La mujer se detuvo bajo un árbol y dibujó una casa —una mediagua— en una playa de finas arenas negras. El dibujo llegó a mí muchos años después, como parte de una correspondencia sobre la histeria en la América colonial. La casa estaba construida —se diría «depositada»— sobre las arenas. En su interior había dos habitaciones: un dormitorio que servía a un hombre que había descubierto su capacidad para retornar de la muerte y ya lo había hecho tres veces. En distintos recuadros se le puede ver vestido con pijamas y zapatillas de tenis, buscando una película para ver el sábado en la noche.
En general el hombre vuelve tarde a su casa con pan, frutas y cada tanto con algo de verduras y carne. La mujer cocina. Él algunas veces abre la puerta de la casa —que da al mar— dejando que el aroma marino la inunde. Con el paso del tiempo la casa va ganando confianza y ya no resulta tan precaria como parecía inicialmente. Las paredes parecen más consistentes y erguidas.
En la otra habitación a veces se escuchaba música, un piano irregular que jugaba con series de notas.
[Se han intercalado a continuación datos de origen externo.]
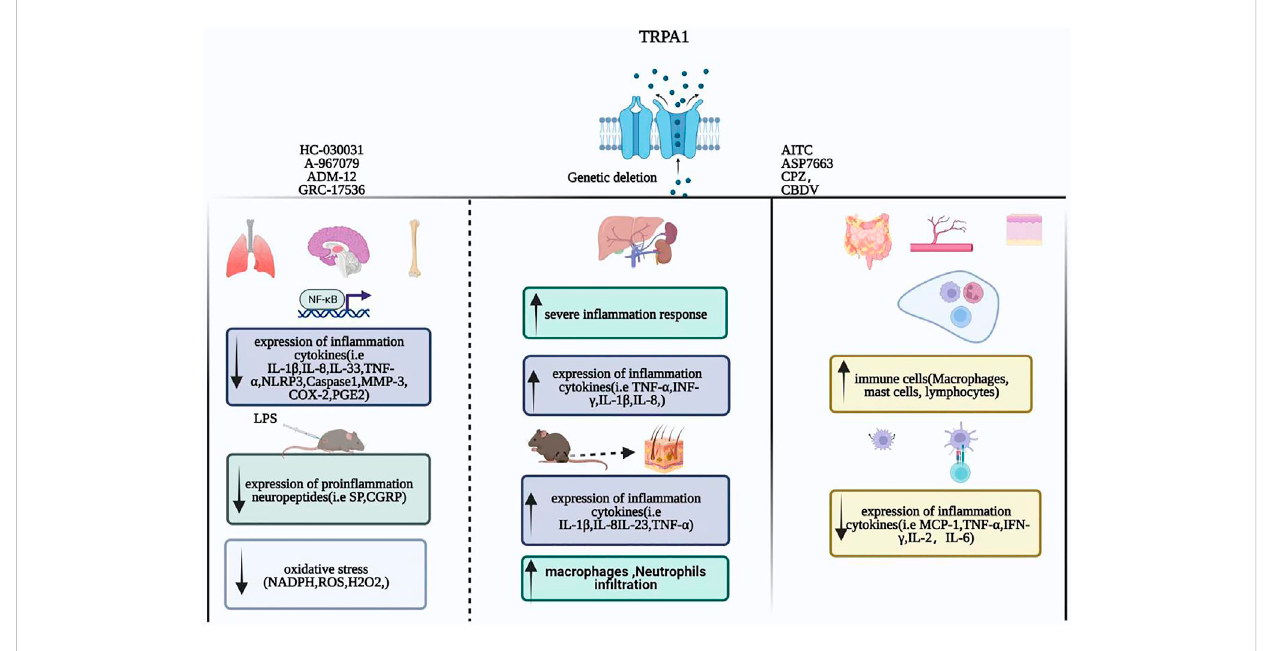
FIGURE 1 In fl ammation: The role of the TRPA1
Pero además —si la pareja lo deseaba— podían sentarse a ver a personas que llegaban por una puerta habilitada al efecto, a suicidarse. Se suicidaban estrangulándose con los cantos de los muebles, tragando bolas de lana y algunos de ellos quemando sus cabelleras con las velas que iluminaban el lugar, pues no tenía electricidad. Para el hombre y la mujer —dueños de esa casa dibujada en la playa— la muerte había perdido todo significado.